Hot Rolled Futures: $500/ton HRC Now a Thing of the Past?

Written by Spencer Johnson

The following article is written by Spencer Johnson of FC Stone LLC. With six years of experience, Spencer provides his customers strategic and tactical advice on protecting themselves against commodity price volatility in the steel markets. Spencer will rotate weekly futures articles with Andre Marshall of Crunch Risk, LLC. Spencer can be reached at spencer.johnson@intlfcstone.com.
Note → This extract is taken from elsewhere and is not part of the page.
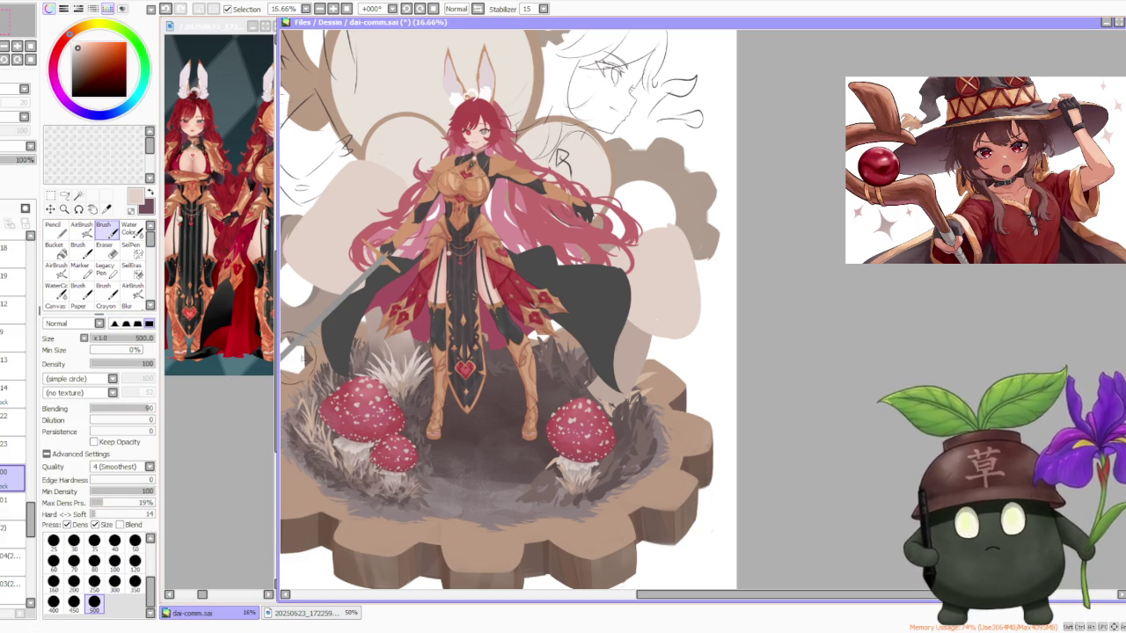
# Sample several browns and pinkish beiges from the thigh and grass.
pyautogui.scroll(1, 405, 317)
We certainly hope the answer to our article title is a resounding “No!”. And the reality is that is of course we will at some point see $500/ton HRC again, but the question is both when and why? The futures market has been asked that first question, and its current answer is “not any time before 2017”. Indeed the forward curve flattens dramatically once you get into the 2016 months with all of April 2016 and beyond valued nearly at par with Q1. Here is how it shapes up:

So in addition to the outlook dimming for 2016, the oversupply in the current spot market has clearly weighed on the nearby valuations as well. $490/ton seemed reasonable for September in the immediate wake of trade cases, but as is now abundantly clear, any upside we saw on the back of those announcements has faded quickly and dramatically. This is because those cases cannot create new orders for US mills in the near term, and that looks like it is going to be a problem.
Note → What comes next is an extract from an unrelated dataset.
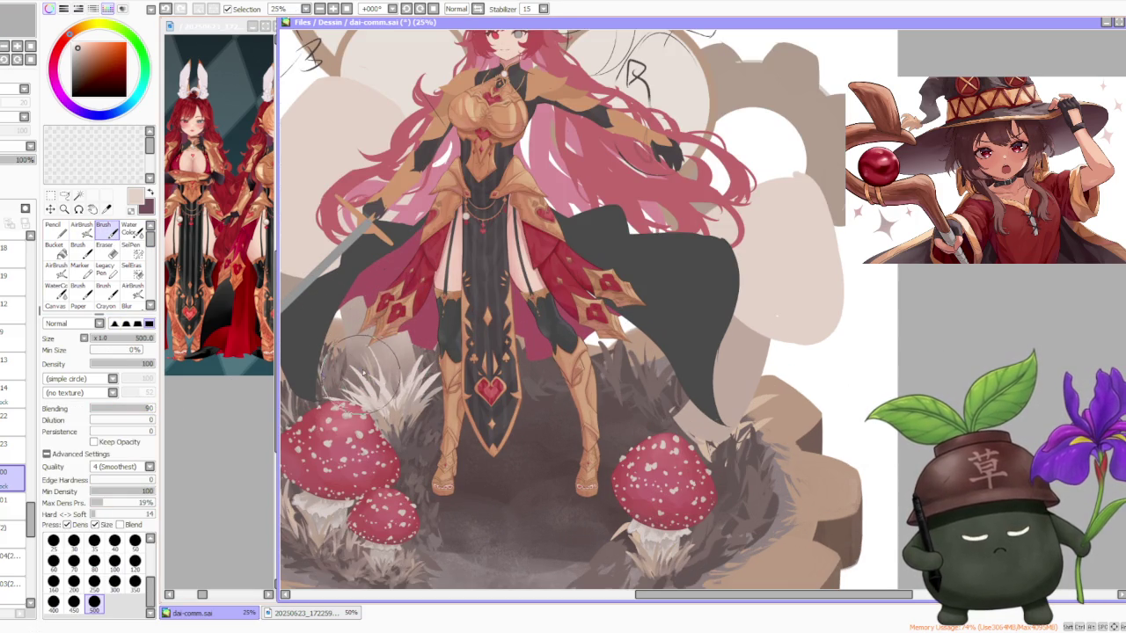
pyautogui.keyDown('alt'); pyautogui.click(361, 370); pyautogui.keyUp('alt')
July imports picked back up again, with CRC and HDG orders leading the way to a 2.94 million ton import month. That is up a solid 4.6% from a rather low June total. But imports aren’t the only problem of course; in the same month a year ago, the US imported 16% more tonnage than it did in July of this year. The spot price in July of last year you may be wondering? Last July spot was trading around $670/ton, over $200/ton higher than the current spot price. Despite the low overall July import totals, traders will still likely look at a 26% month on month increase in cold rolled and HDG and wonder if maybe the mills shouldn’t have just named every nation on earth in their trade case filings.

Even if they had named every nation, would that really have been enough? Probably not for some products, take for example OCTG. With crude oil continuing to see profound weakness (settling at just $38.60/bbl last night, though this will be up to nearly $43/bbl today) investment in any kind of energy projects in this part of the world would seem to be a virtual impossibility and thus demand for OCTG products is likely to remain dismal for the foreseeable future.

All this doom and gloom brings us back to the second part of our lead question. If the “when” of $500/ton HRC is presumably far off, what is the “why” that will get us there? Trade cases are a helpful start, but the market is clearly demanding more. One potential scenario would be a world where trade cases have dramatically limited import options, and stockists find themselves overly lean on inventory in the face of a potential run up in demand. It wouldn’t be the first time we saw that scenario play out, and we can expect mills to be VERY eager with their price hikes in that hypothetical context. Another scenario would be a brutally cold winter, and thus a potential replay of iced over Great Lakes keeping iron ore from key mills. These things may seem like longshots to some, but they are entirely possible and we have seen them play out in the recent past. The tough thing about those kind of events? It’s tough to effectively price them into the futures market when their probability is uncertain and the certainty of the current market’s weakness is all too abundant.

Comments in this article are market commentary and are not to be construed as market advice. Trading is risky and not suitable for all individuals.